> _Consigne 1_
D'après l'extrait, à quelle altitude se trouve Sarchu ?

==== Extrait fourni ====

Inde moto J12 Keylong-Sarchu (68)

 

 

       De plus en plus de campements “deluxe” : l'hôtel sous la tente, étape nocturne des bus touristiques reliant Leh à Manali. Nous poussons jusqu'à Sarchu (altitude : 4290 mètres), croyant naïvement y trouver un village ... nous n'y trouvons guère qu'un campement de toile. Trop fatigués pour monter la tente nous partageons cette nuit-là tous les 4 une tente parachute sous laquelle sont installés des lits de camp. Pour le dîner nous nous laissons tenter sur le menu par des “pâtes à la sauce tomate”. Méfiante, je me fais préciser de quelle sauce il s'agit : pas de ketchup au moins ? Il me rassure en me montrant une boîte de conserve de tomates, en me parlant d'origan ... Nous salivons d'avance. Nous n'avons pas croisé une épicerie ni un étal de fruits et légumes depuis que nous avons quitté Keylong. Viennent les pâtes ... Déjà, l'aspect est peu ragoûtant : les spaguettis flottent dans une espèce de soupe clairette vaguement rouge. Je me force à manger, et, bien que l'estomac dans les talons, nous ne pouvons finir nos assiettés. Seul Clément, avisé, se délecte des omelettes qu'il a commandé et recommandé ! Je ne peux pas laisser le patron dans l'ignorance : son plat est abject ! N'importe quel occidental devant manger ça doit être révulsé. Je lui dis c'est pas possible, c'est du ketchup rallongé à l'eau. Tout étonné il m'explique que non, et me donne la recette qu'il a suivi : dans du beurre il a fait revenir de l'ail, puis a ajouté de la farine, pour épaissir, puis de l'eau, pour rallonger, enfin la boîte de tomates, et puis de bonnes cuillères de sucre, pour faire passer le goût de la farine, et a enfin saupoudré timidement le tout d'origan, et le tour était joué. Pourquoi faire simple quand on peut faire compliqué, et bon quand on peut faire dégueulasse ! Je le supplie de changer de recette ...

 

 

Journée 13

(de Sarchu au Tso Kar)

 

        Le 2ème col : le Nakee La

 

Inde moto J13 Sarchu-TsoKar (3)

 

 

Inde moto J13 Sarchu-TsoKar (4)

==== Données fournies ====

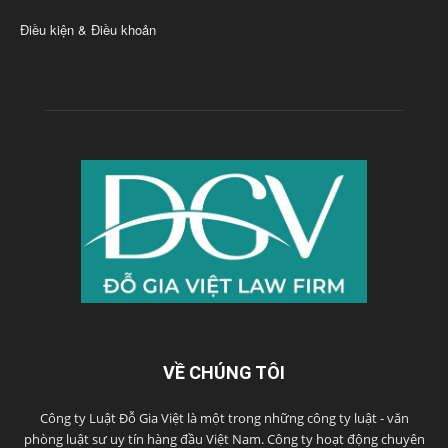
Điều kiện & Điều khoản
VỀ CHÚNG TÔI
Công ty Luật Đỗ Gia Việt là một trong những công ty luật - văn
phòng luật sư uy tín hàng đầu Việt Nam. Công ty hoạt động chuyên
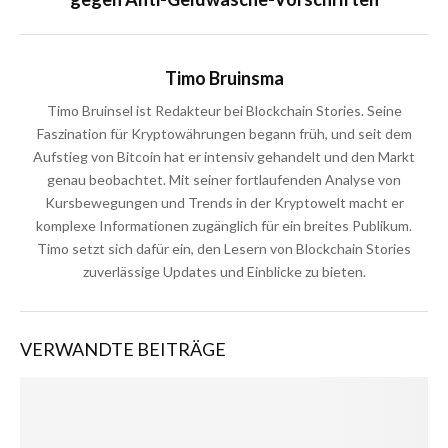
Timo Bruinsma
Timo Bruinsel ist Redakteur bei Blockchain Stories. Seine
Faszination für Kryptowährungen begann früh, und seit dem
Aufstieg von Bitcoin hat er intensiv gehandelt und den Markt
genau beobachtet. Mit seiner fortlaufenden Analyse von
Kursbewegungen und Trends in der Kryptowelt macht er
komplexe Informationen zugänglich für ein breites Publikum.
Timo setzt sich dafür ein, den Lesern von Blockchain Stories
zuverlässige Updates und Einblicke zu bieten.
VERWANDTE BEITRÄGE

====
==== Données fournies ====

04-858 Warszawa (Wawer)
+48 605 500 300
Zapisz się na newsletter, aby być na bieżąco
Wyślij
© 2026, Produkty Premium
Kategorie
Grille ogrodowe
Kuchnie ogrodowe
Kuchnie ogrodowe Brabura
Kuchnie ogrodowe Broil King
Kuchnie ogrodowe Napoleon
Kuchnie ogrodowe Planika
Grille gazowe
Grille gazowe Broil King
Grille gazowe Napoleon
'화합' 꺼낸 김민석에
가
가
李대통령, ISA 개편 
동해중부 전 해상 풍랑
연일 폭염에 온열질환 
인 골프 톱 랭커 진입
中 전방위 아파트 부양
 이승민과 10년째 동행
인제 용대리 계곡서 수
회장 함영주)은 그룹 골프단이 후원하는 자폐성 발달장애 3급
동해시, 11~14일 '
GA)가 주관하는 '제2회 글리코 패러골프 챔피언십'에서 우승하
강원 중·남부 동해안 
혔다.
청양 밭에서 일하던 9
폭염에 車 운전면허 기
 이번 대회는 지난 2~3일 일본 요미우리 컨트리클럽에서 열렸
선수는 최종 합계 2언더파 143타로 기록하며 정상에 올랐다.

====

> _Consigne 2_
Dans les entrées, présente en liste numérotée tout ce qui va de la ligne contenant "Điều kiện & Điều khoản" jusqu'à celle contenant "phòng luật sư", sans les lignes vides.

> _Réponse 1_
Sarchu se trouve à 4290 mètres d'altitude.

> _Réponse 2_
1. Điều kiện & Điều khoản
2. VỀ CHÚNG TÔI
3. Công ty Luật Đỗ Gia Việt là một trong những công ty luật - văn
4. phòng luật sư uy tín hàng đầu Việt Nam. Công ty hoạt động chuyên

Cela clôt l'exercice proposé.